C’est lui qui m’a proposé qu’on lance une revue ensemble, Amateur·e. Ça a été comme une première marche vers la collection au sein de sa maison d’édition, dans le sens où ça m’a permis aussi de pratiquer un peu l’écriture sur d’autres sujets que de la pure critique de cinéma, avec des textes un peu plus intimes, personnels, de l’exploration thématique. En même temps, j’avais le désir de faire un livre. Il s’est dit que ça pourrait être intéressant de prolonger l’aventure Amateur·e dans des textes plus longs.

Comment as-tu abordé cet exercice d’écriture ?

J’ai eu beaucoup d’aide de la part d’Adrien. Il m’a vraiment accompagné tout au long du processus d’écriture. La première phase, ça a été d’abord de revoir les films. J’ai tout revu, j’ai pris des notes, je me suis aussi beaucoup documenté : j’ai fait des recherches sur Internet, dans des bouquins, dans des revues de l’époque de sortie des films.

Puis il y a eu la rédaction d’un plan où je me suis creusé la tête pour trouver des problématiques, des axes. C’est là qu’Adrien est beaucoup entré en jeu : il a beaucoup challengé mon plan et mes idées, en essayant vraiment de pointer du doigt toutes les faiblesses, les angles morts, etc., pour aboutir à un plan le plus solide possible.

J’aimerais bien faire un deuxième livre un jour.

Arthur Bouet

Quels sont tes projets dans les prochains mois ? 

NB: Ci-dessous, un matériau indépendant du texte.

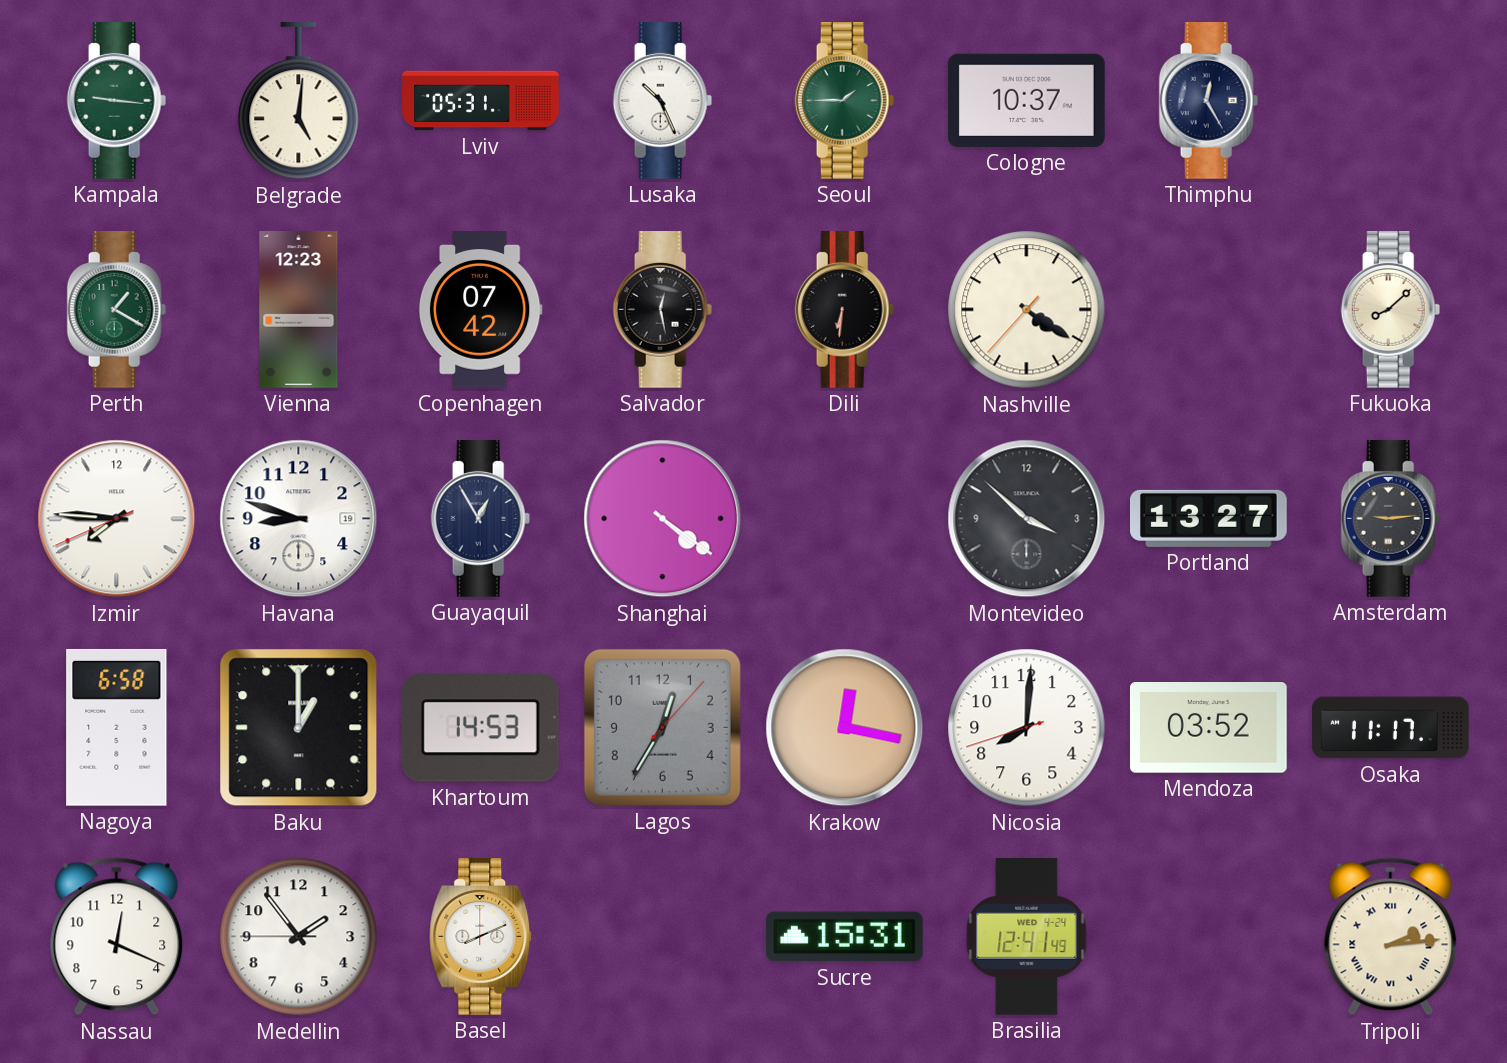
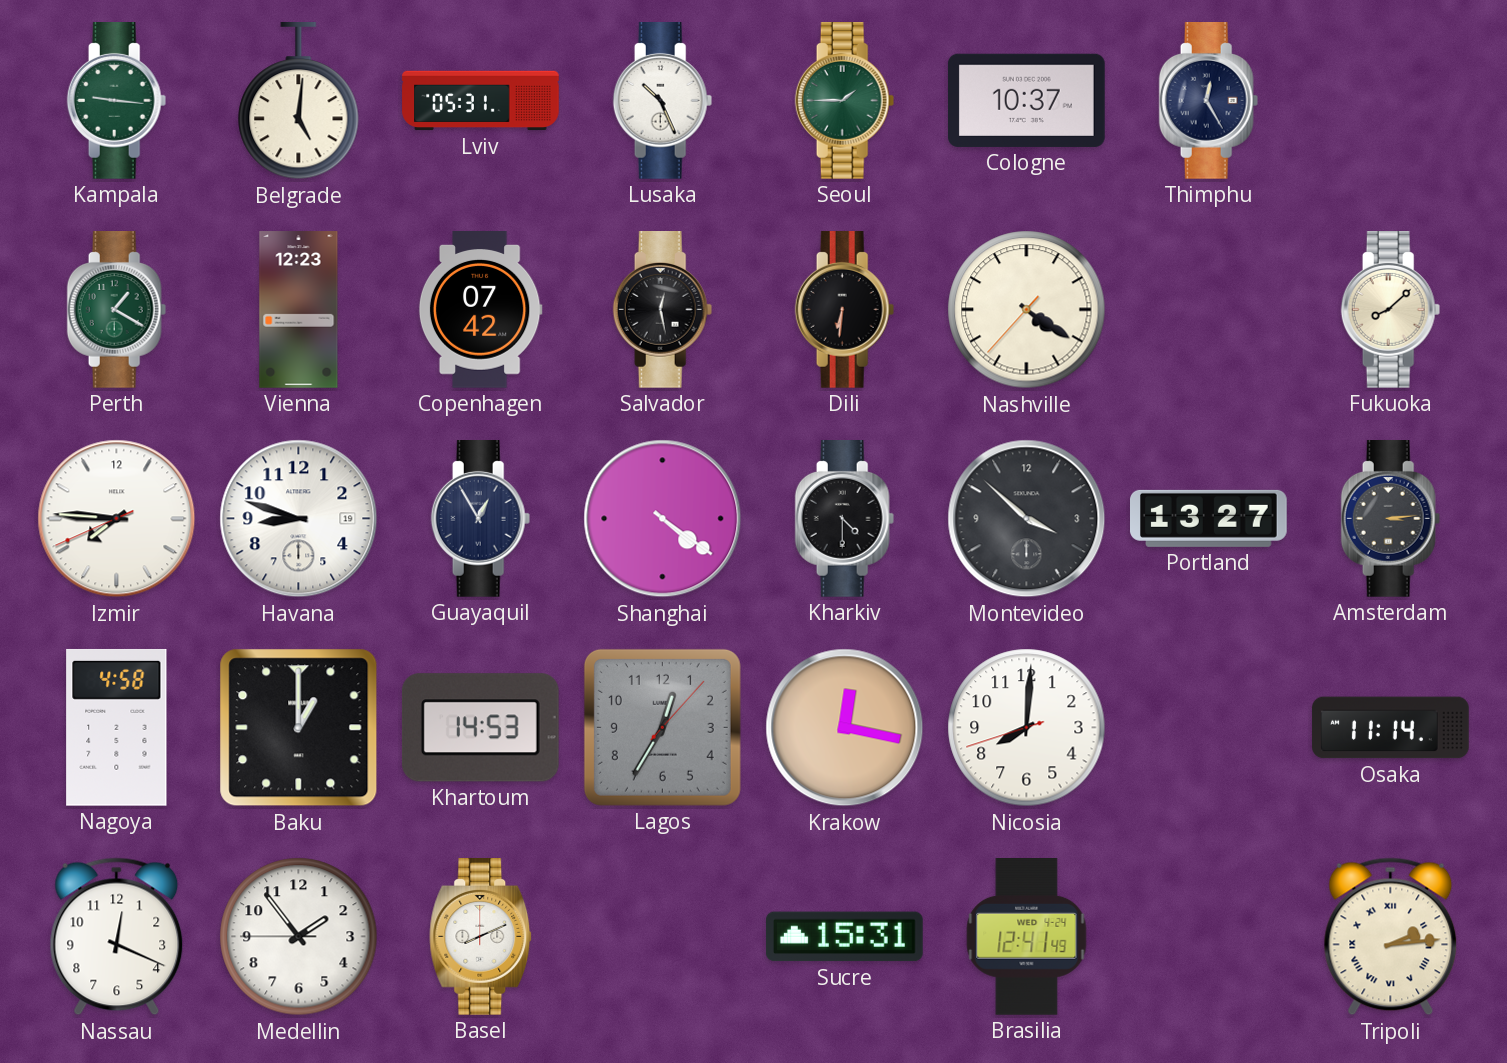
Kharkiv: none -> 4:30
Amsterdam: 9:14 -> 3:14
Nagoya: 6:58 -> 4:58
Mendoza: 03:52 -> none
Osaka: 11:17 -> 11:14
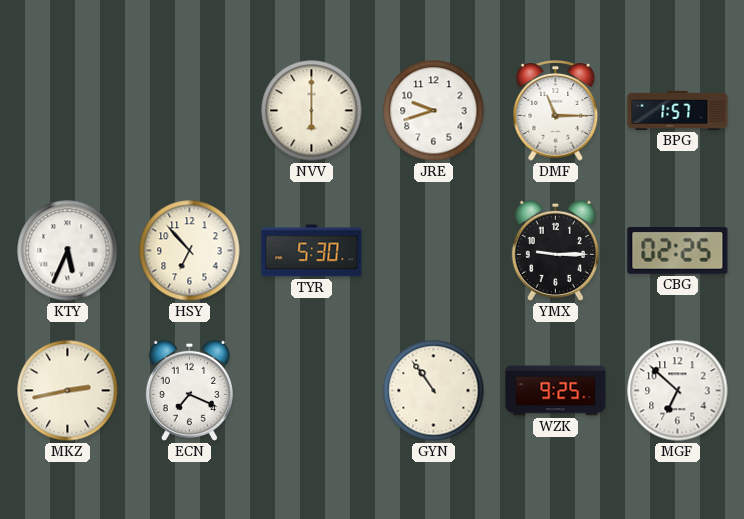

Je serai à Bordeaux le 9 novembre pour une conférence au festival Isulia. Il y aura aussi une projection du premier Fast & Furious que je vais introduire le 27 novembre à Bruxelles ainsi qu’un lancement en bonne et due forme à la librairie Météores le 11 décembre à Bruxelles.

Et le 16 décembre, on sera au cinéma Utopia à Bordeaux. Le Gospel fait un ciné-club régulièrement là-bas. On va projeter Ne vous retournez pas de Nicolas Roeg, et il y aura un stand avec les livres de Le Gospel et peut-être quelques autres stands aussi à cette occasion.

Des projets d’écriture pour un deuxième livre ?  

Carrément ! Je crois que j’aimerais bien en faire un deuxième. On va voir déjà comment celui-là va être reçu. Je n’ai pas encore vraiment d’idées, c’est trop brouillon pour être dévoilé pour l’instant. Mais oui, en tout cas, c’est sûr : j’aimerais bien faire un deuxième livre un jour.